START Data for analysis
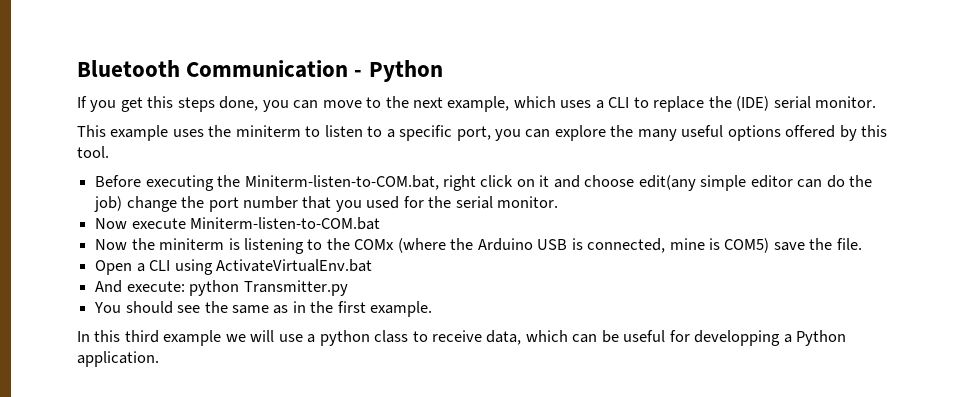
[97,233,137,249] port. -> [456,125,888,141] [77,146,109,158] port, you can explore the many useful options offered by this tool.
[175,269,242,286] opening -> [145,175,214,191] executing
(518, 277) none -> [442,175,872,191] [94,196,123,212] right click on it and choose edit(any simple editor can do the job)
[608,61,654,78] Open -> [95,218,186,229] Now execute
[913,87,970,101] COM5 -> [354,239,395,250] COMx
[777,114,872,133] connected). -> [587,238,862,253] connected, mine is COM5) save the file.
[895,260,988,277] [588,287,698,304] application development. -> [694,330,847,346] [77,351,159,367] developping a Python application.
END Data for analysis
Please give every line above again word for word, apart from the pictures.

[97,233,137,249] port. -> [456,125,888,141] [77,146,109,158] port, you can explore the many useful options offered by this tool.
[175,269,242,286] opening -> [145,175,214,191] executing
(518, 277) none -> [442,175,872,191] [94,196,123,212] right click on it and choose edit(any simple editor can do the job)
[608,61,654,78] Open -> [95,218,186,229] Now execute
[913,87,970,101] COM5 -> [354,239,395,250] COMx
[777,114,872,133] connected). -> [587,238,862,253] connected, mine is COM5) save the file.
[895,260,988,277] [588,287,698,304] application development. -> [694,330,847,346] [77,351,159,367] developping a Python application.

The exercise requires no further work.